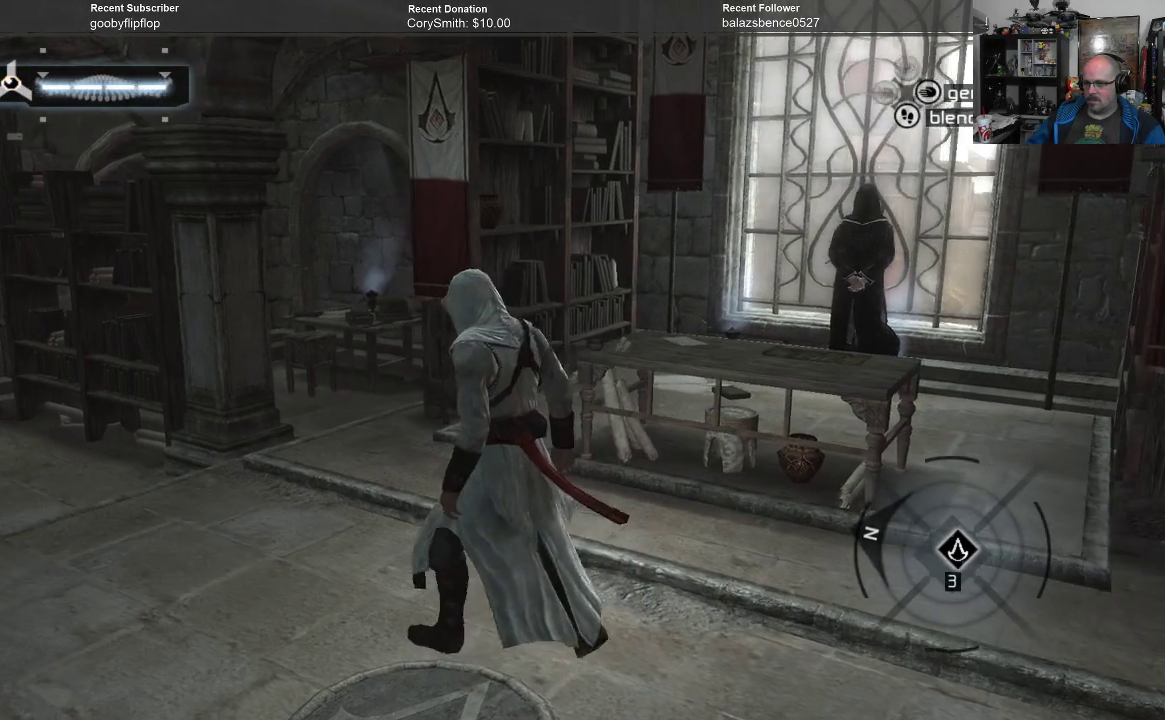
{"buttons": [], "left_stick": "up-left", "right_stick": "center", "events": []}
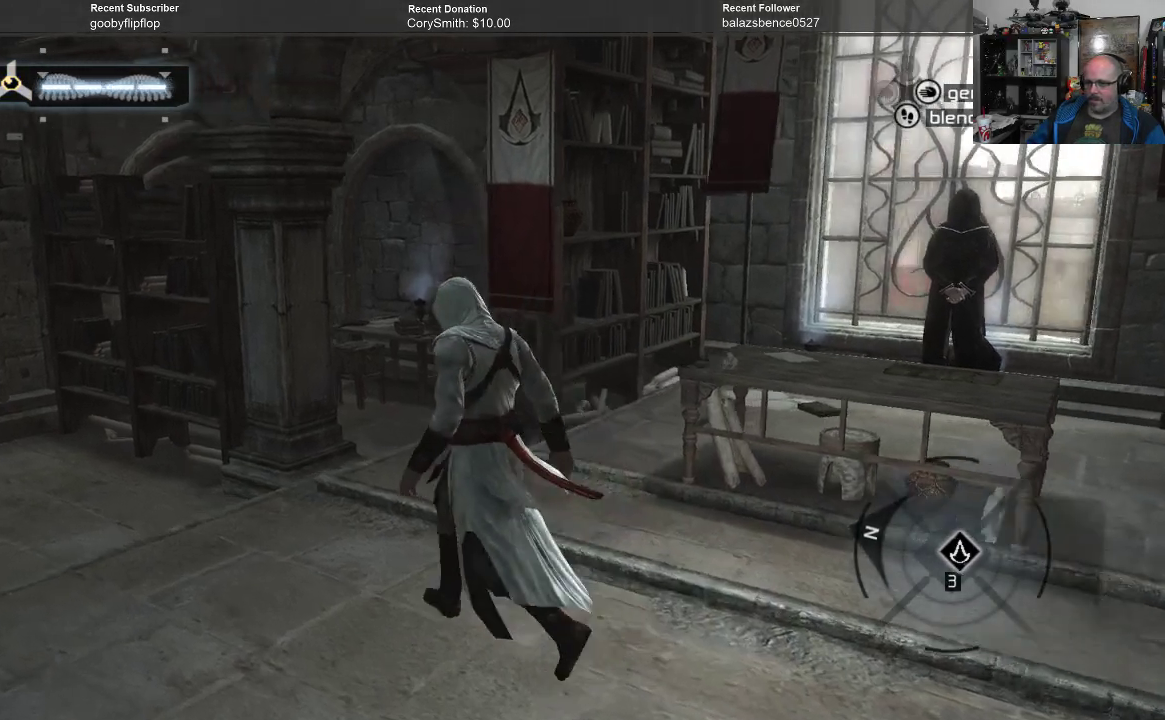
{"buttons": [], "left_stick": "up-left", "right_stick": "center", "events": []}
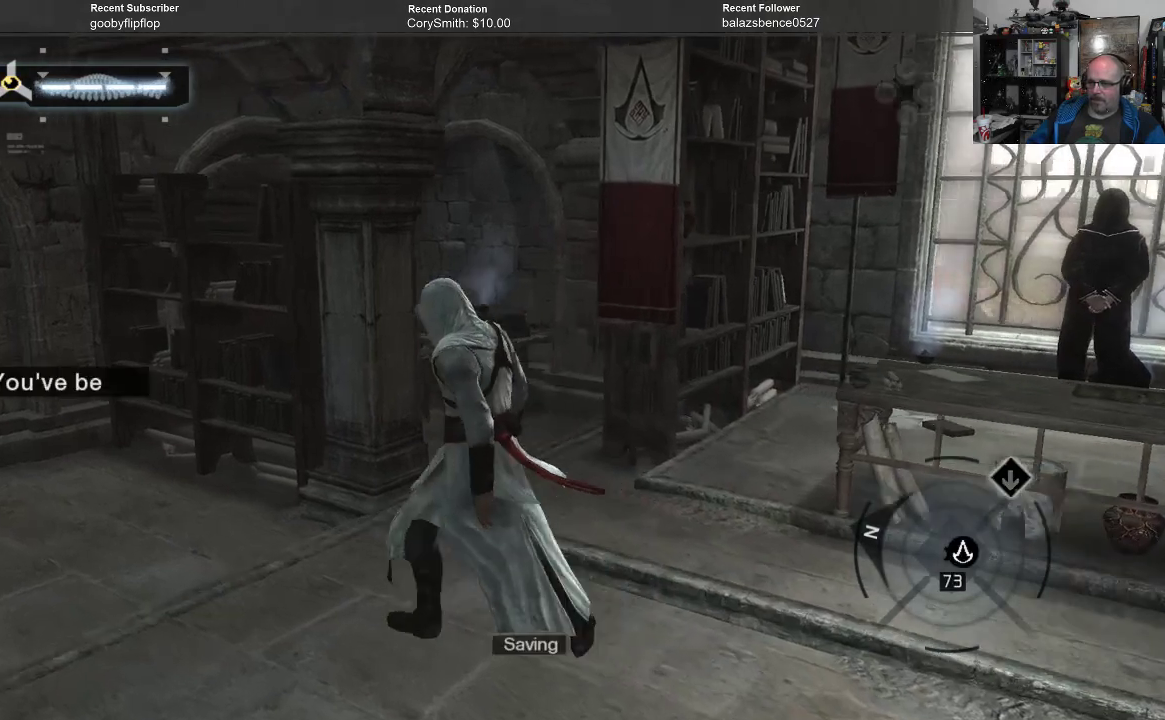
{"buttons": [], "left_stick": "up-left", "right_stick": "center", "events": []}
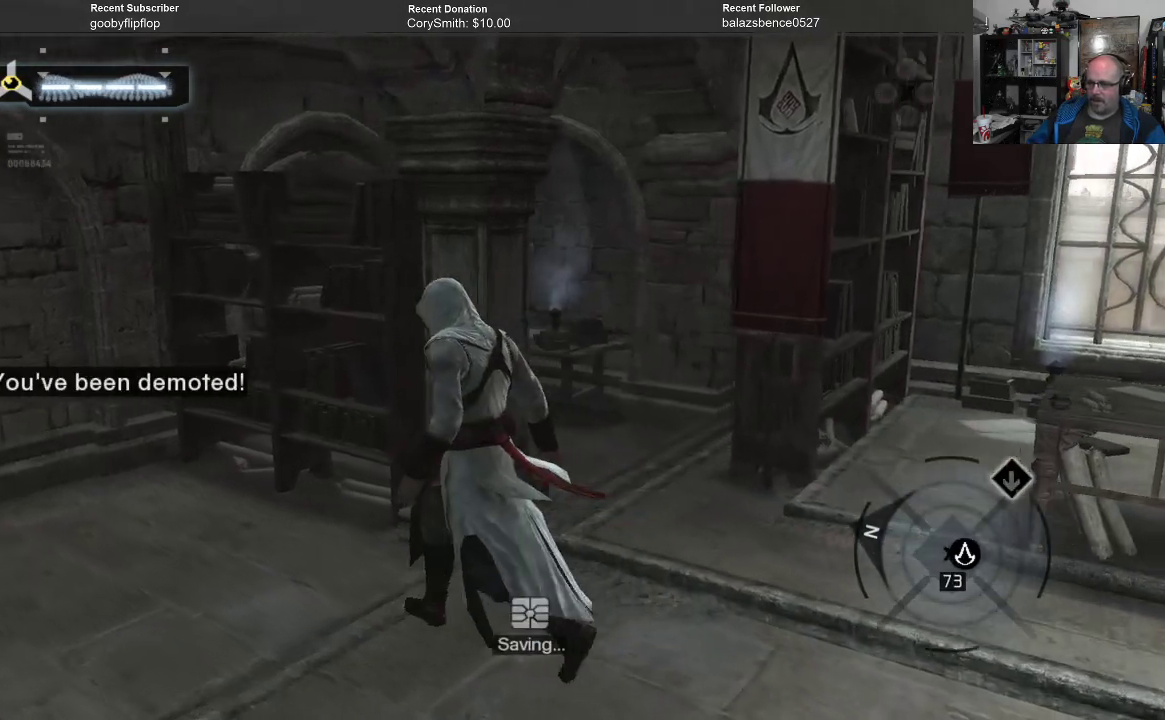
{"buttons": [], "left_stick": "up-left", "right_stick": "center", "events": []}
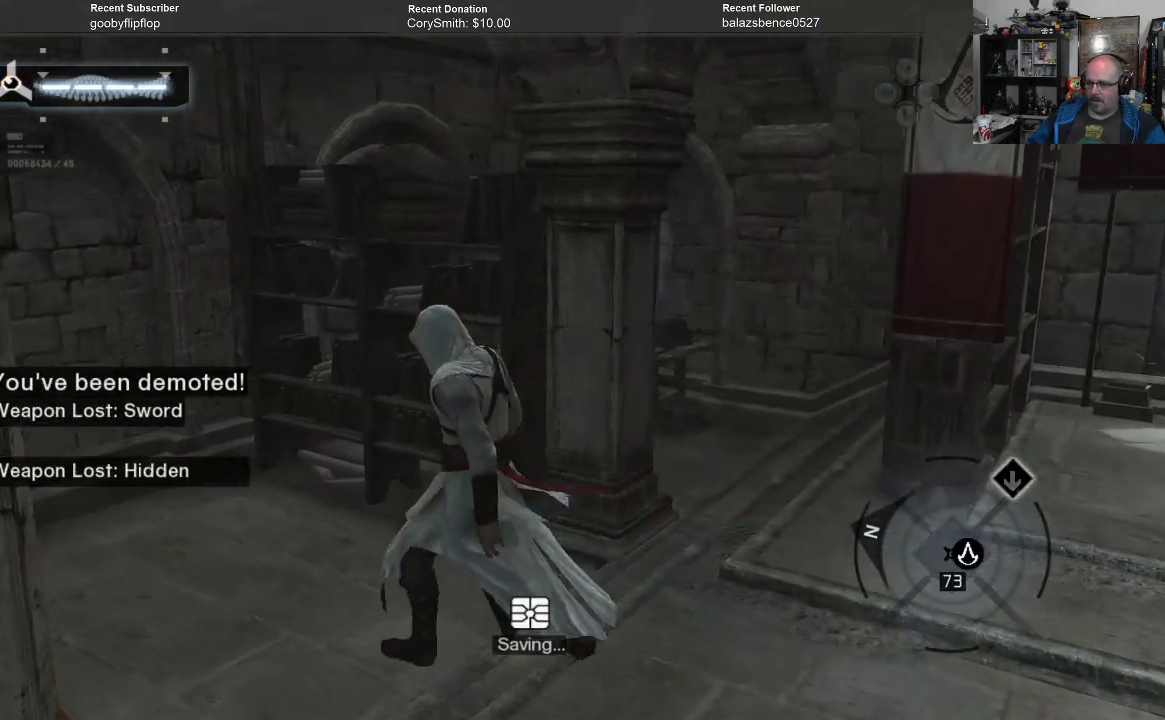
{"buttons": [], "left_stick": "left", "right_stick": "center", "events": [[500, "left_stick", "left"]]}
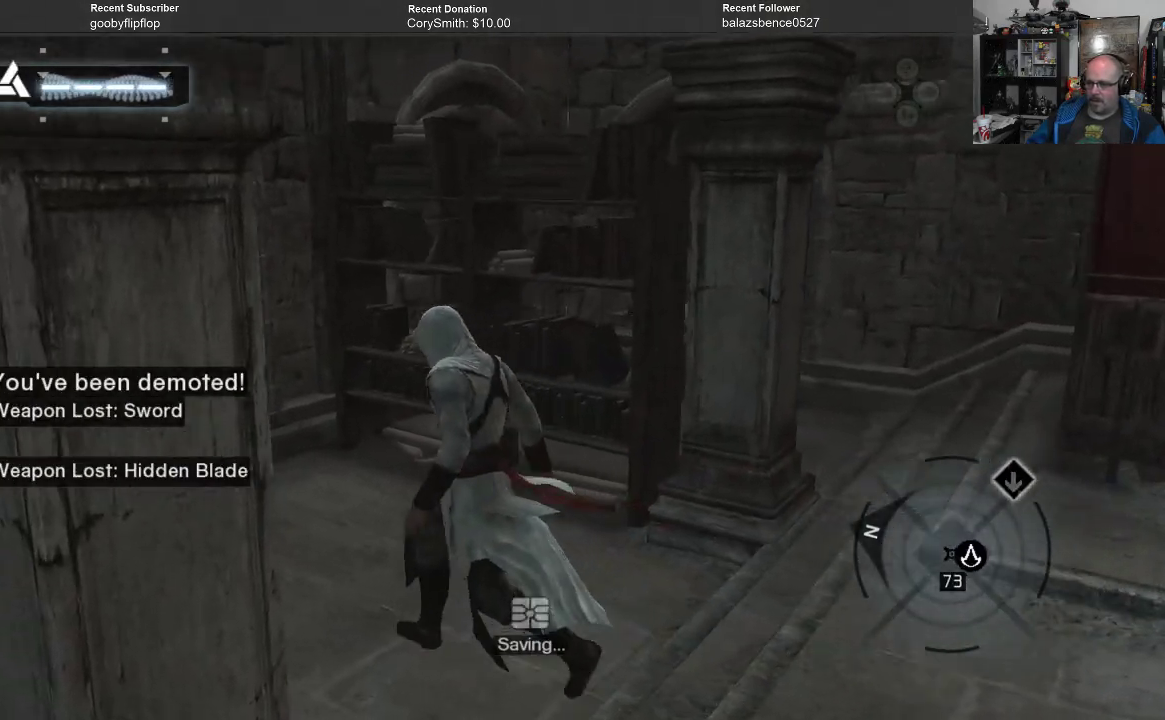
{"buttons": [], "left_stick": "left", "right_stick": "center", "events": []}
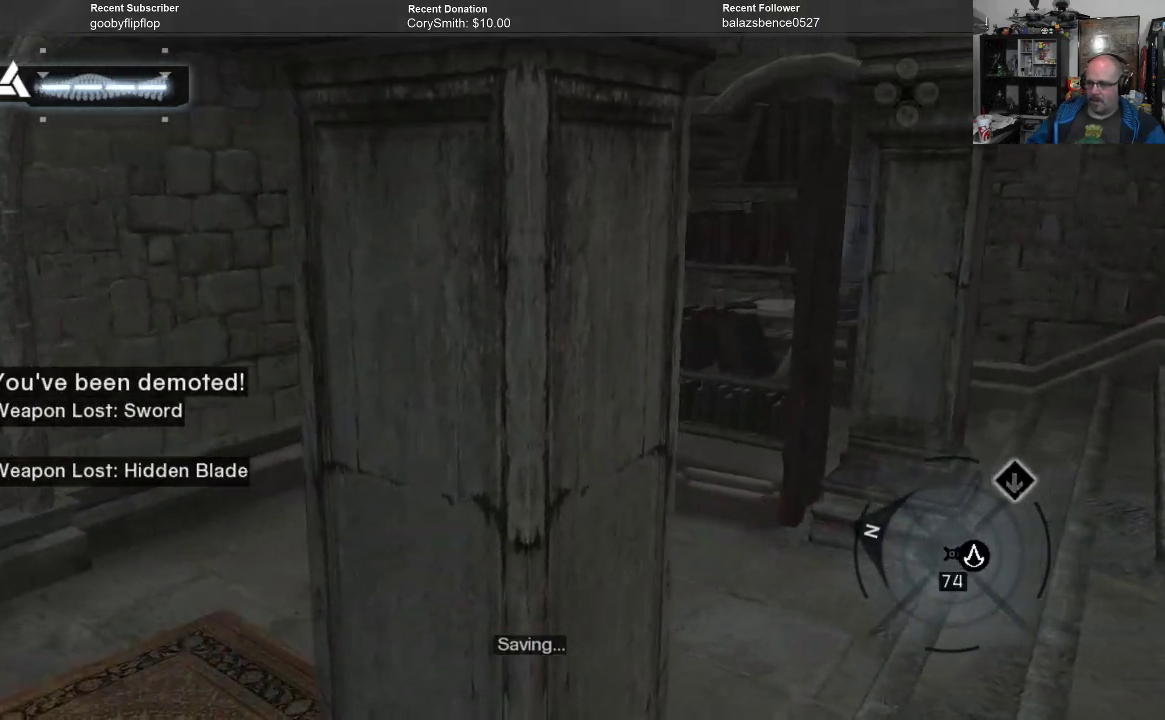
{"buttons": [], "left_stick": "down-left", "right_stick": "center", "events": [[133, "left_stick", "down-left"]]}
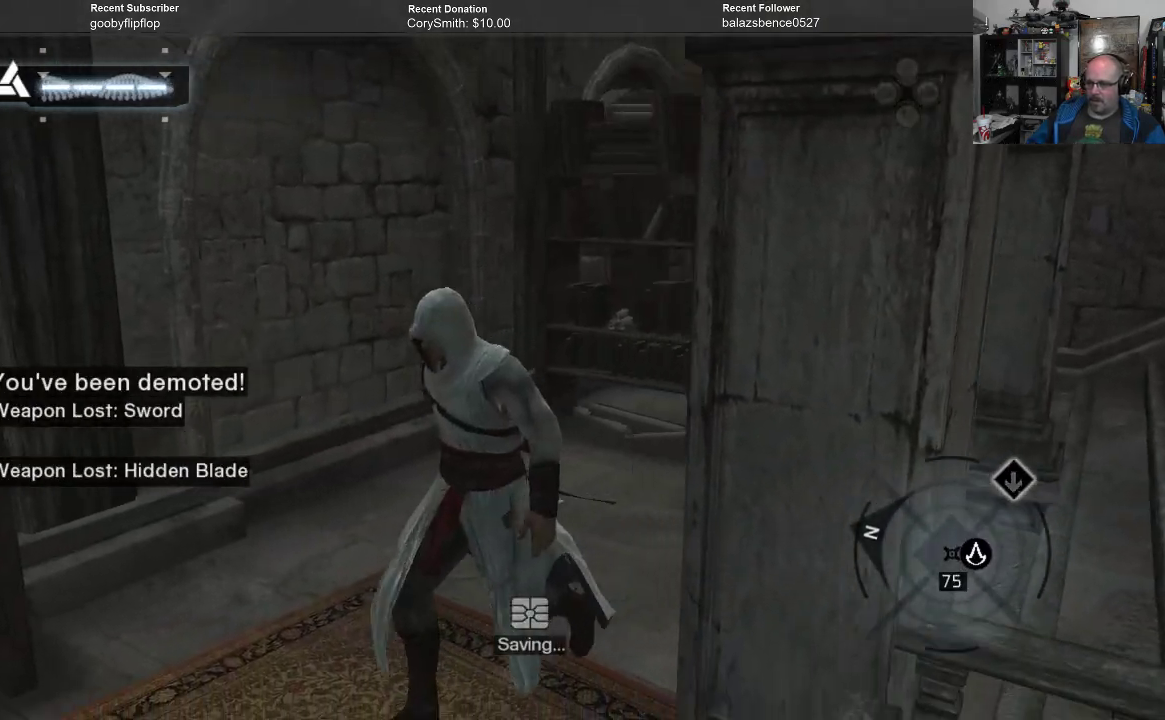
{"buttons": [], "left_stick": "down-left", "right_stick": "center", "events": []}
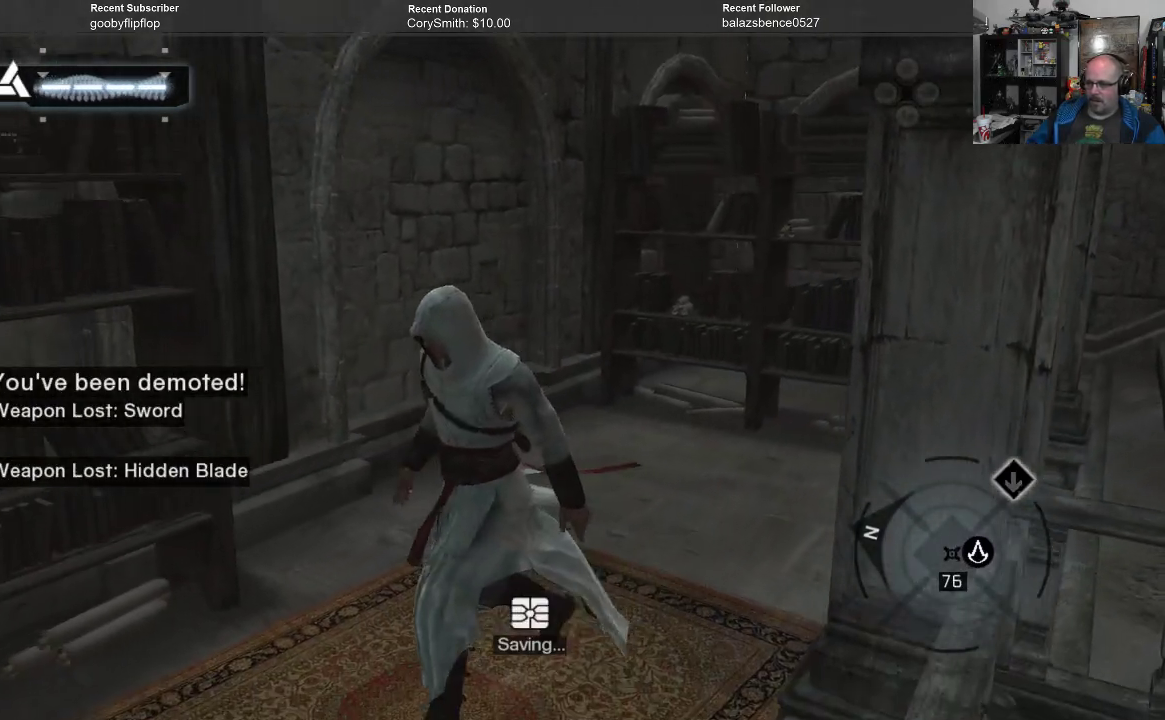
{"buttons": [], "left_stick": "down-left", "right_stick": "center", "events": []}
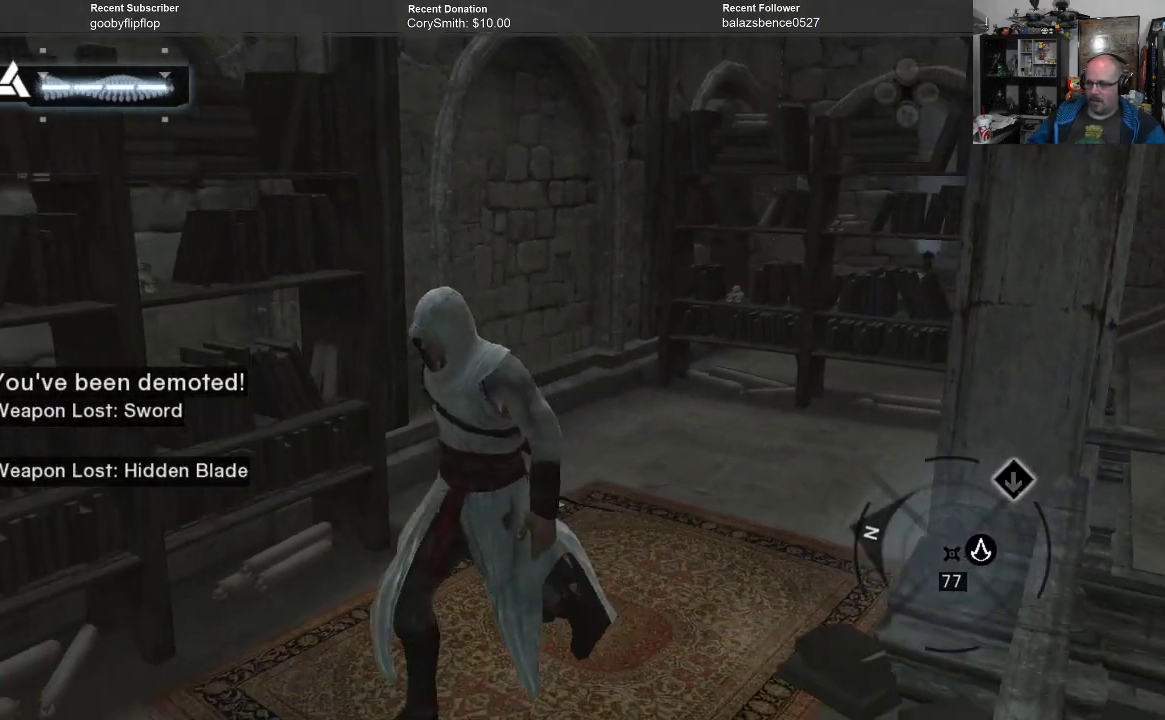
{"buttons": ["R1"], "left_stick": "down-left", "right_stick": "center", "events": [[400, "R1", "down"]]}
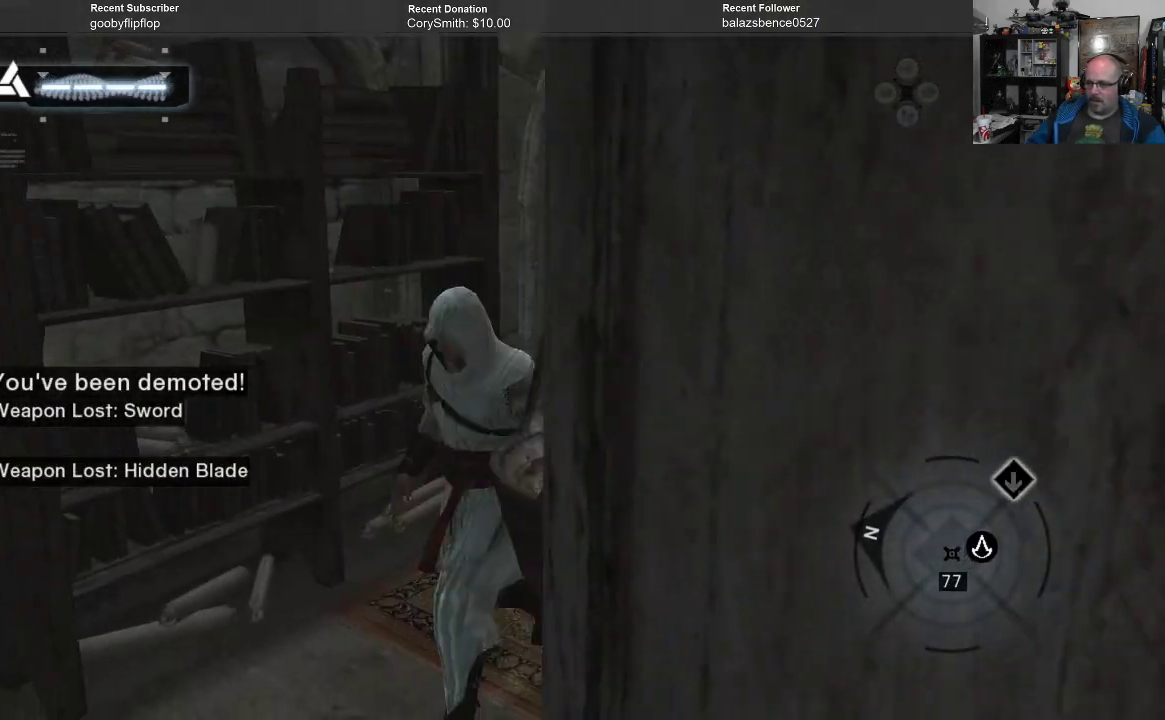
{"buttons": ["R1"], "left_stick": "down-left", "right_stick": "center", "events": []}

#### What needs to be done
Filter the records for lines containing the word "down" and copy each one.

#### Response box
{"buttons": [], "left_stick": "down-left", "right_stick": "center", "events": [[133, "left_stick", "down-left"]]}
{"buttons": [], "left_stick": "down-left", "right_stick": "center", "events": []}
{"buttons": [], "left_stick": "down-left", "right_stick": "center", "events": []}
{"buttons": ["R1"], "left_stick": "down-left", "right_stick": "center", "events": [[400, "R1", "down"]]}
{"buttons": ["R1"], "left_stick": "down-left", "right_stick": "center", "events": []}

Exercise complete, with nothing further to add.